» **WORK INSTRUCTION**
Copy the records word for word, starting at the line that contains "Copyright (c) 2009 Dan Friedman" and ending at the last line of the records.
*** DATA TO PROCESS ***
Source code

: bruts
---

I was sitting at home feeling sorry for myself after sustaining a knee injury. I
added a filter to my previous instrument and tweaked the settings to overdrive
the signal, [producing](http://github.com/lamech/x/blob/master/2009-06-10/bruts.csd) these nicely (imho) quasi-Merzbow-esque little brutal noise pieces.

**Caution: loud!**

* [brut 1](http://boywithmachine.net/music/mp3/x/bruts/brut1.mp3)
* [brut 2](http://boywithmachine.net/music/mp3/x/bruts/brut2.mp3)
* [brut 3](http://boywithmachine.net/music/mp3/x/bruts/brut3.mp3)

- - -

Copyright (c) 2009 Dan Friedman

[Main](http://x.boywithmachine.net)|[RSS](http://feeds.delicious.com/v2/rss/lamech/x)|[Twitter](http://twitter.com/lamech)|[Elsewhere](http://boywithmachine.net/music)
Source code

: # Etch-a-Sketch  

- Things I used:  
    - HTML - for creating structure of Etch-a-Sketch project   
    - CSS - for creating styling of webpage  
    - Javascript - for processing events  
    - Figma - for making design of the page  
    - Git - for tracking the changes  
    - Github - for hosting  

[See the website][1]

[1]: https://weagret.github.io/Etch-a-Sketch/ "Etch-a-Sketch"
*** End of DATA TO PROCESS ***
» **ANSWER TO THIS PROBLEM**
Copyright (c) 2009 Dan Friedman

[Main](http://x.boywithmachine.net)|[RSS](http://feeds.delicious.com/v2/rss/lamech/x)|[Twitter](http://twitter.com/lamech)|[Elsewhere](http://boywithmachine.net/music)
Source code

: # Etch-a-Sketch  

- Things I used:  
    - HTML - for creating structure of Etch-a-Sketch project   
    - CSS - for creating styling of webpage  
    - Javascript - for processing events  
    - Figma - for making design of the page  
    - Git - for tracking the changes  
    - Github - for hosting  

[See the website][1]

[1]: https://weagret.github.io/Etch-a-Sketch/ "Etch-a-Sketch"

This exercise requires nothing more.